Cellular automata are grids of cells, each of which is an automaton that interacts with its neighbors. First introduced by John von Neumann, cellular automata became popular during the 1970s as a result of John Conway's cellular automaton Game of Life. They have been applied to many physical processes, such as flows and spread of epidemics (Fig. 4). In a simple cellular automaton model of disease spread, for instance, each cell would denote an area within a landscape, and the cell's state at any given time might be “susceptible,” “infected,” or “immune.” The epidemic would spread from infected cells to neighboring susceptible cells. The virulence of the disease would determine the chances of a susceptible cell becoming infected; otherwise it would become immune. See also: Cellular automata
Spin glasses (regular lattices, in which each node has a “spin”) have been used to study processes, such as glass formation, involving transitions from incoherent to coherent configurations of spin states in magnetic materials. See also: Spin glass
Agent-based models consist of many independent agents (for example, people, animals, or companies) that interact with one another and behave according to defined sets of rules. Cellular automata are a subclass of agent-based models. Early examples of this approach included Paulien Hogeweg's work on the emergence of social order within bumblebee colonies and Craig Reynold's “boids” models of flocking behavior in birds.
Simulation models provide several practical advantages for dealing with complexity. One is the potential to perform “virtual experiments” for problems where real-world experiments are impractical. Another is the ability to explore “what-if” scenarios when complexity makes prediction impossible. See also: Simulation
Complexity theory is becoming more important as the problems faced by science and society grow more complex. Is it possible to evolve designs to specification for huge networks that are both robust and efficient?

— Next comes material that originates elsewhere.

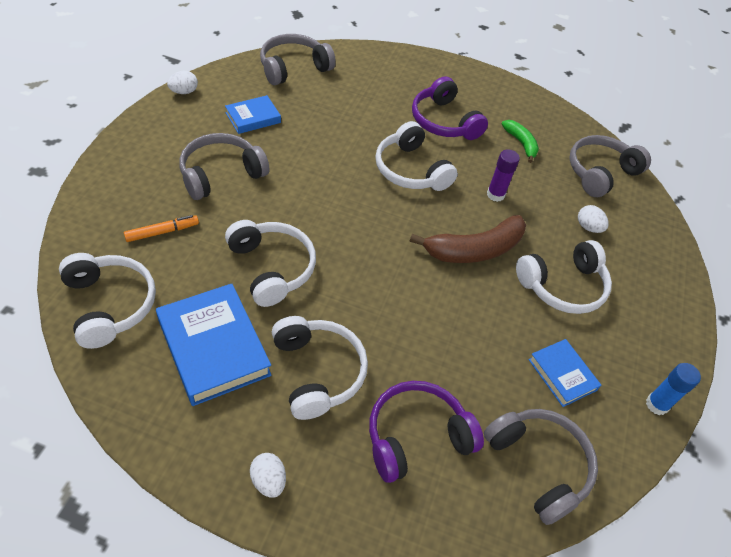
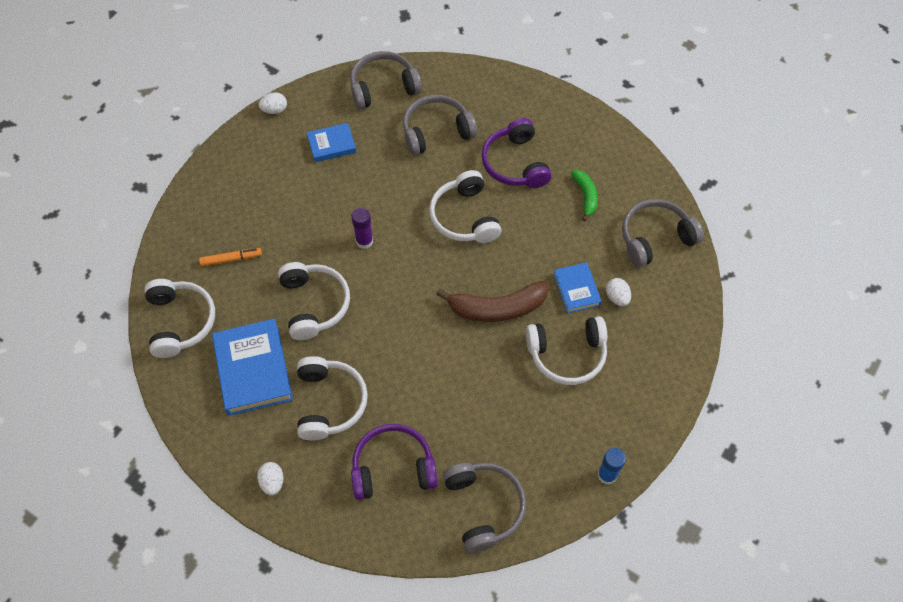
camera: 20 degrees right, 10 degrees up
(221, 174) = (290, 205): grey headphones -> grey headphones (436, 132)
(495, 195) = (538, 252): purple glue stick -> purple glue stick (364, 241)
(562, 375) = (533, 436): blue book -> blue book (576, 289)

The Internet, for instance, poses enormous challenges as a self-organizing system for gathering, storing, and distributing information. See also: Internet
In biology perhaps the greatest challenge at present is to understand how genetic regulatory networks control growth and development. During the 1970s, Stuart Kauffmann proposed a switching model of genetic control that was based on Boolean networks. Research has increasingly pointed to modular organization within the genome. Development of the eye, for instance, is encoded by a set of genes whose activity is controlled by a single “eyeless gene.” See also: Developmental genetics; Molecular biology
One far-reaching impact of communications and globalization is that the world is increasingly rich in interactions. Cascading interactions often mean that events in one part of the world can affect events on the other side of the globe.